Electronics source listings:
┄┄┄┄┄┄┄┄┄┄

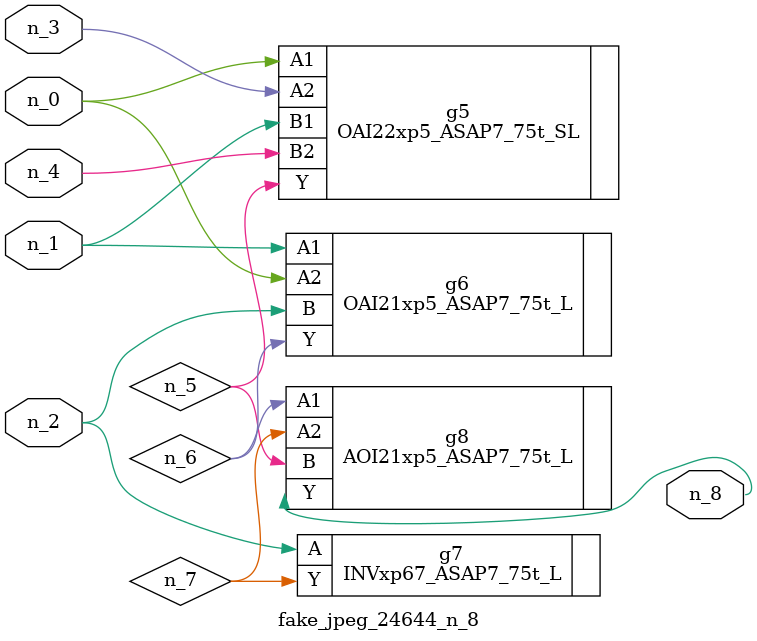
<source format=v>
module fake_jpeg_24644_n_8 (n_3, n_2, n_1, n_0, n_4, n_8);

input n_3;
input n_2;
input n_1;
input n_0;
input n_4;

output n_8;

wire n_6;
wire n_5;
wire n_7;

OAI22xp5_ASAP7_75t_SL g5 ( 
.A1(n_0),
.A2(n_3),
.B1(n_1),
.B2(n_4),
.Y(n_5)
);

OAI21xp5_ASAP7_75t_L g6 ( 
.A1(n_1),
.A2(n_0),
.B(n_2),
.Y(n_6)
);

INVxp67_ASAP7_75t_L g7 ( 
.A(n_2),
.Y(n_7)
);

AOI21xp5_ASAP7_75t_L g8 ( 
.A1(n_6),
.A2(n_7),
.B(n_5),
.Y(n_8)
);


endmodule
</source>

┄┄┄┄┄┄┄┄┄┄

TASK: Give the entries above again word for word, without the pictures.

YOUR SOLUTION:
<source format=v>
module fake_jpeg_24644_n_8 (n_3, n_2, n_1, n_0, n_4, n_8);

input n_3;
input n_2;
input n_1;
input n_0;
input n_4;

output n_8;

wire n_6;
wire n_5;
wire n_7;

OAI22xp5_ASAP7_75t_SL g5 ( 
.A1(n_0),
.A2(n_3),
.B1(n_1),
.B2(n_4),
.Y(n_5)
);

OAI21xp5_ASAP7_75t_L g6 ( 
.A1(n_1),
.A2(n_0),
.B(n_2),
.Y(n_6)
);

INVxp67_ASAP7_75t_L g7 ( 
.A(n_2),
.Y(n_7)
);

AOI21xp5_ASAP7_75t_L g8 ( 
.A1(n_6),
.A2(n_7),
.B(n_5),
.Y(n_8)
);


endmodule
</source>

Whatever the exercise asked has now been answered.